I'm exited to see you, and I presume Cory, taking on something similar, turning it into a community effort.


H. Carvey said...


Thanks for the comment, and for letting me know that others are thinking about this, as well as putting effort toward something like this.

Because of the flexibility, I'm taking a similar approach as you are, in that some plugins will look for specific things (indications of a Zeus infection) while others will be more general (list event ID 7035 event records with user instead of System SIDs...).

I'm exited to see you, and I presume Cory, taking on something similar, turning it into a community effort.

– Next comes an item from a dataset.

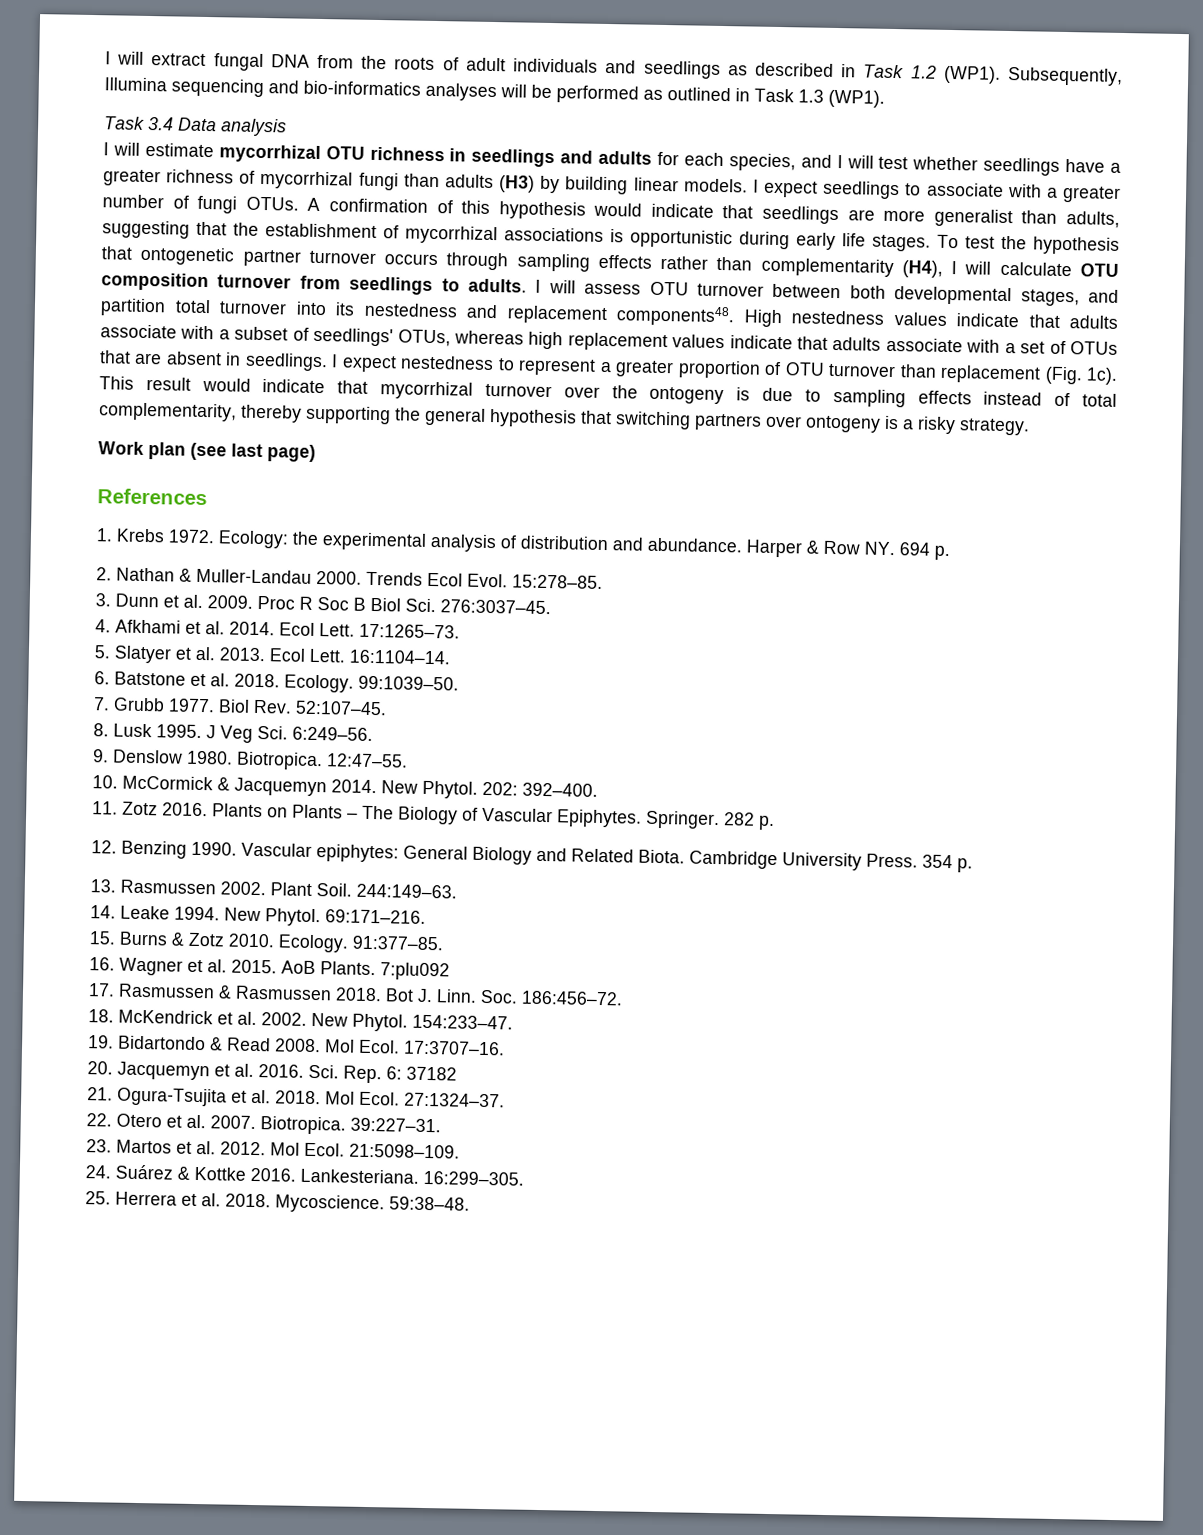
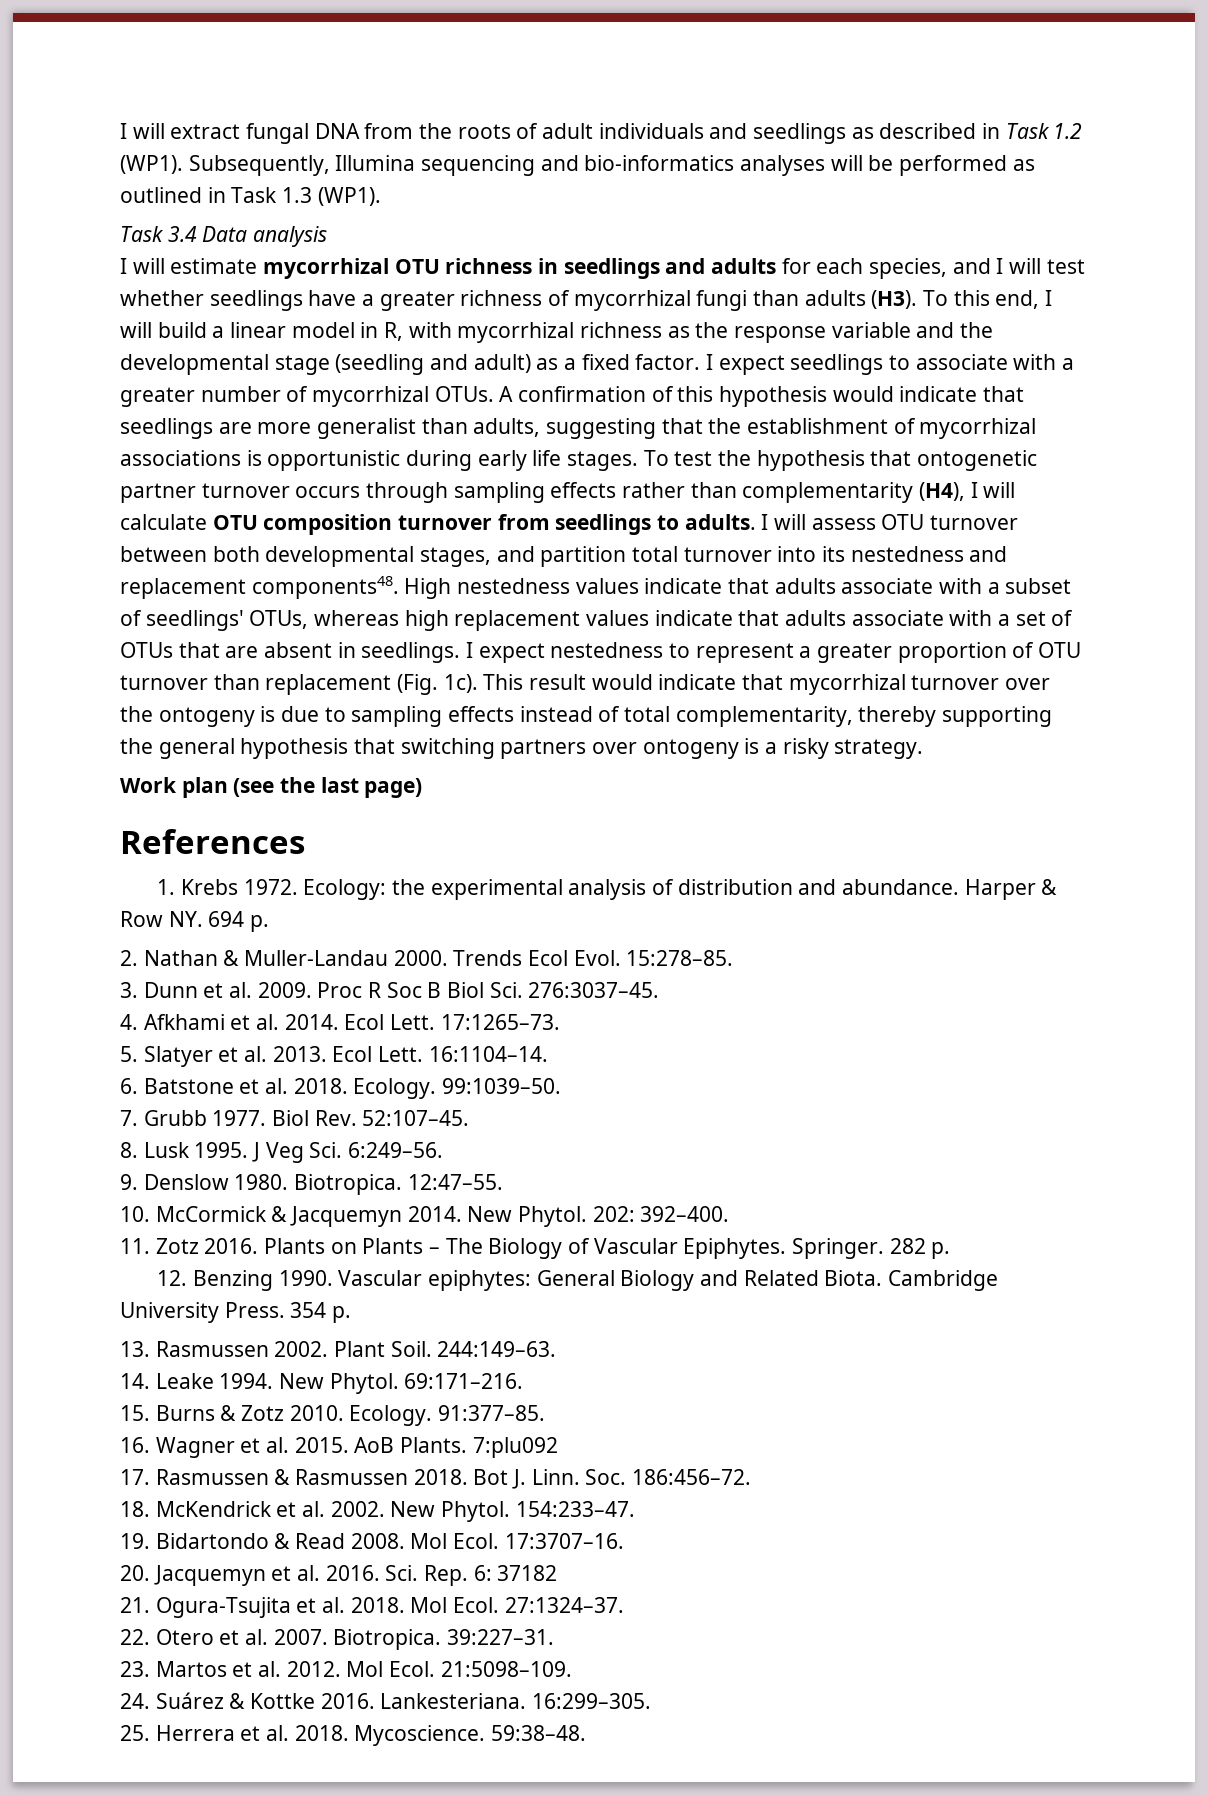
[499,175,748,195] (H3) by building linear models. -> [871,290,1053,309] [120,322,994,343] [120,354,701,375] (H3). To this end, I will build a linear model in R, with mycorrhizal richness as the response variable and the developmental stage (seedling and adult) as a fixed factor.
[197,195,238,214] fungi -> [312,386,430,407] mycorrhizal
(227, 451) none -> [280,777,316,793] the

Not sure why you think Cory's involved in this (although that would be awesome!). Also, I'm not sure how this would be a "community effort", as RegRipper seems to have some use, but there are very, very few who've written their own plugins, and even fewer who've provided them to the community.

Anonymous said...

My mistake - I misread the beginning where you said you'd be presenting "along with".

H. Carvey said...

Cory's doing his own presentation...we're just presenting at the same conference...

Girl, Unallocated said...

I wish I could attend the conference. I am a fan (is that the right term here?) and really appreciate all your work. Like others have mentioned, I use RegRipper and it has proved one of the more useful tools in my arsenal. You have inspired this non-programmer to seriously dive into Perl scripting.

H. Carvey said...

Thanks. Too bad about the conference...not that I'd know who you are or recognize you if you did show up... ;-)

Hans Heins said...

Great idea.

It shall be important that all the scripts dealing with different artifacts are well documented and maybe it is necessary to have on-line documentation centers for the different kinds of artifacts. I think that will help developing a state of the art 'forensic analysis factory'.

Hans Heins

H. Carvey said...


While I fully agree, that's really up to the author.

In many of my RegRipper plugins, I write what it does, with a bit more detail that the short description available via plugin API itself. I also include references, particularly to applicable MS KB articles.